George Miley de l’Université
de l’Illinois a présenté la même conférence qu’en Chine.
Mitchell Swartz
de Nanotech aux Etats-Unis dont l’exposé a été fait par Peter Hagelstein a fait
un travail remarquable sur la spectroscopie Raman sur les Nanors donnant de l’excès
d’énergie. Alors que lorsque l’on envoie un faisceau laser sur une surface, ce
faisceau revient en réflexion sans perte d’énergie, mais aussi avec soit une
perte d’énergie ou un gain d’énergie grâce à la perte ou le gain d’un phonon.

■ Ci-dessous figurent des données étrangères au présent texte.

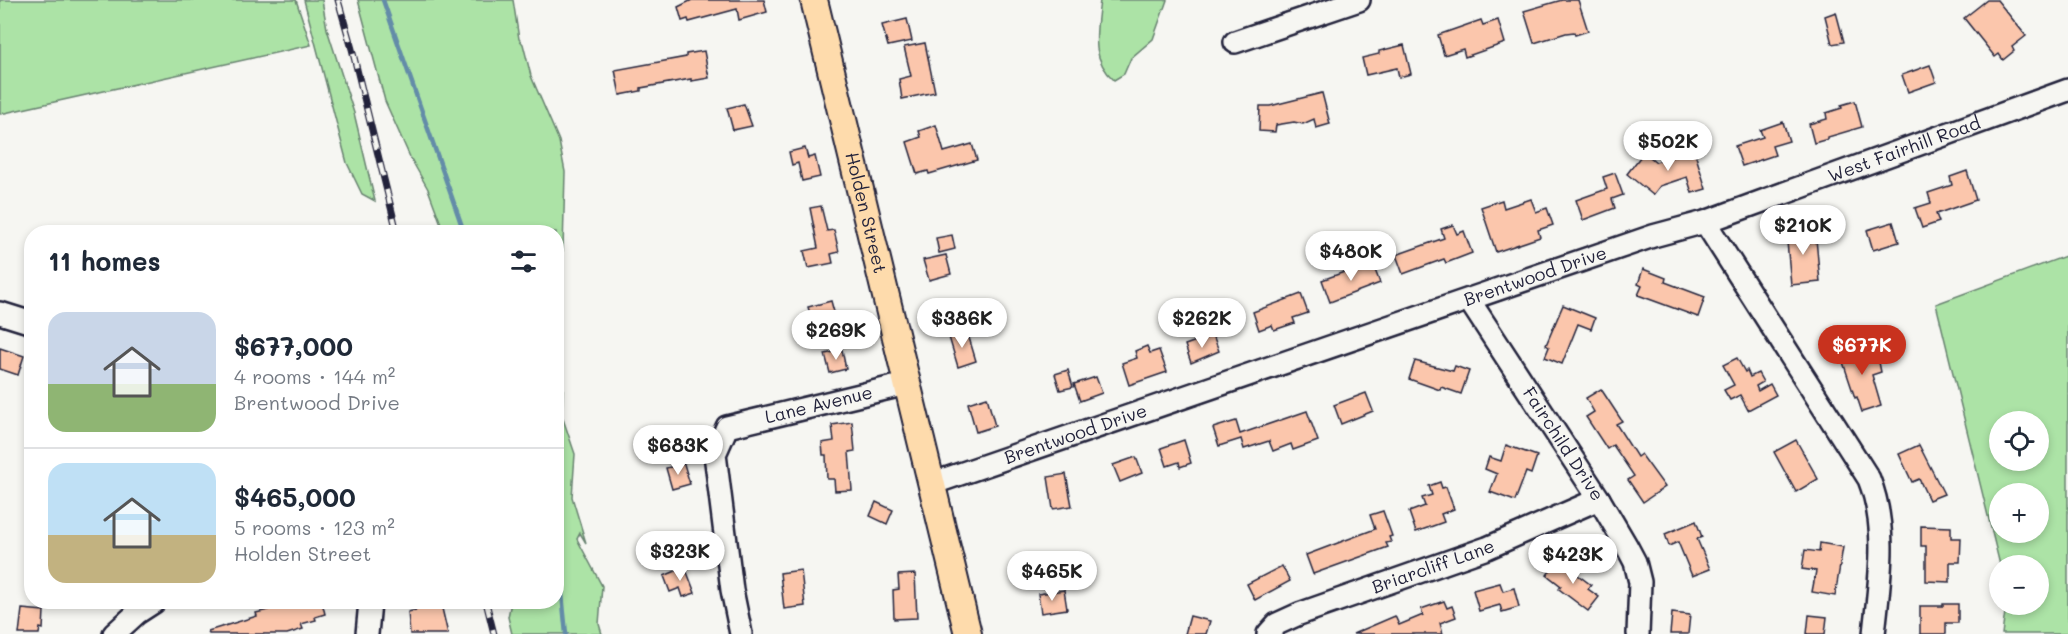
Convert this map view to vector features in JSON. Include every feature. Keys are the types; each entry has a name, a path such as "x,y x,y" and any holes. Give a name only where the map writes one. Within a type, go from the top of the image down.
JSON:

De manière intéressante, quand il n’y a pas d’énergie, il n’y a que le pic de
perte d’énergie, mais quand il y a excès d’énergie, il y a aussi un pic
correspondant au gain d’énergie avec absorption d’un phonon.
Sangho Bok de
Clean Planet a développé une nouvelle méthode de mesure de température en
utilisant des films fluorescents sensibles à la température. L’idée est d’utiliser
ces teintures fluorescentes comme détecteur des endroits où la chaleur se
dégage sur une électrode. Cela permettra d’avoir une résolution spatiale de
40nm et qui dépends de la résolution du microscope utilisé. Les premiers résultats
sont encourageants et la gamme de température peut changer en changeant la
composition de la teinture fluorescente.
La journée s’est terminée avec une assemblée générale de l’International
Society of Condensed Matter Nuclear Science.